Na cama, ele tenta fugir da luz que entra pela janela, e busca outro horizonte. Quando está prestes a integrar-se no branco da parede, prestes a esquecer que logo precisará voltar à sua vida normal, seu celular começa a tocar. No visor aparece o nome de Ana. Mas não é com ela que ele quer falar; ainda assim, o celular insiste. Depois de um tempo, Gustavo estica o braço e, com sono, atende a chamada.

“Alô?”

Pelo quarto, ecoa meia conversa; o suficiente para ela ser decifrada. Não há mistérios, só vontades e desencontros.

“Não tem problema. Eu já estava praticamente acordado. Pode falar… Eu resolvi não ir à aula hoje… é, não tenho cabeça… Em quinze minutos? Hum… não, tudo bem. Eu desço em quinze minutos. Até já.”

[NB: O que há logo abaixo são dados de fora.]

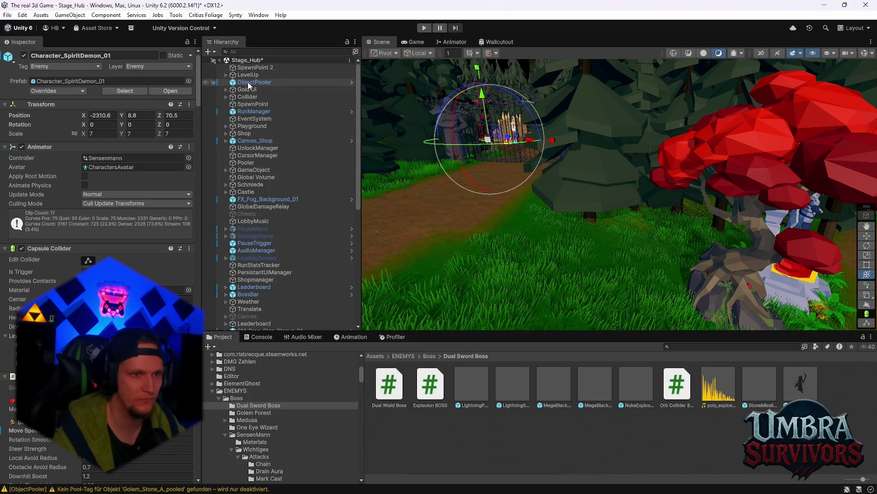
pyautogui.scroll(-3, 198, 123)
pyautogui.scroll(-10, 198, 123)
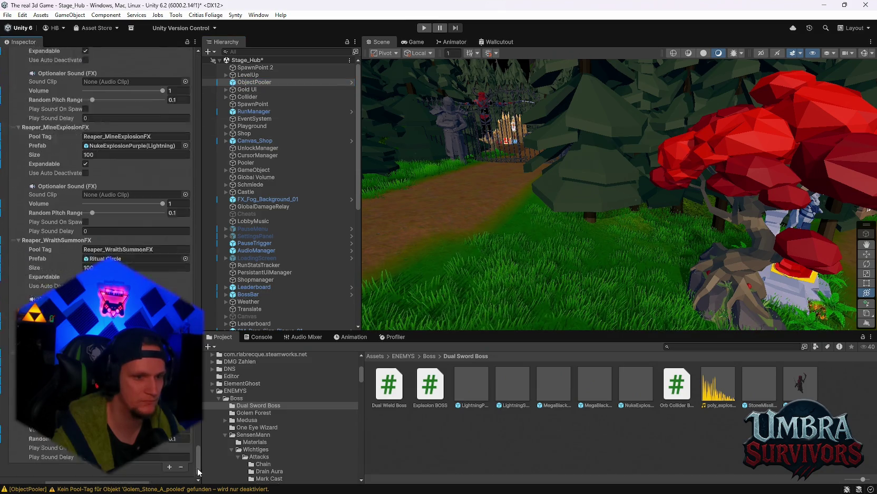
# Locate and inspect the Wraith Swordsman-Red 1 prefab, then start a new play test
pyautogui.click(132, 360)
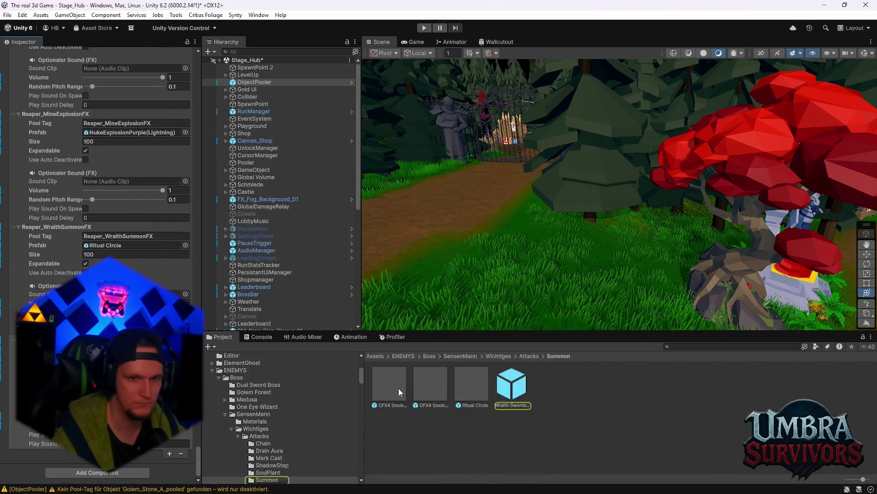
pyautogui.click(530, 391)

Gustavo não tem mais tempo nem razão para ficar na cama. Sem pensar, aceitara sair de casa. Já era hora. Há vantagens em sermos mecânicos; em sermos puxados para fora da cama pela necessidade de cumprir uma promessa quase esquecida. Na bagunça, ele encontra uma calça jeans e uma camiseta listrada menos amassada que as demais. Com sono, faz tudo devagar, mas decidido. Quase esquece que não era em Ana que ele pensava; que não era com ela que queria encontrar-se. Ao menos, ele repete para si mesmo, o dia já tem um objetivo claro. Vestido, ele ajeita o cabelo olhando-se no espelho. Apesar de continuar desarrumado, solta um suspiro resignado e dá-se por satisfeito. Pega uma máquina fotográfica, coloca na mochila, e vai até a geladeira, onde acha uma maçã. O gosto da pasta de dentes faz dela uma fruta esquisita. Ao mordê-la, sem perceber, Gustavo faz uma careta.

***

Ilustração: FP Rodrigues

No Carro, dirigindo pelos subúrbios da Nova Inglaterra, ao som de música country, Ana tenta puxar conversa.

“Pegou a máquina?”

Desde que Gustavo entrara no carro, ele não falara nada. O azul claro da manhã já substituíra o lusco-fusco da madrugada. Com um vestido de bolinhas coloridas, Ana parece o oposto do seu amigo, vestido com uma camisa amassada e listrada. Dois palhaços. Uma equipe?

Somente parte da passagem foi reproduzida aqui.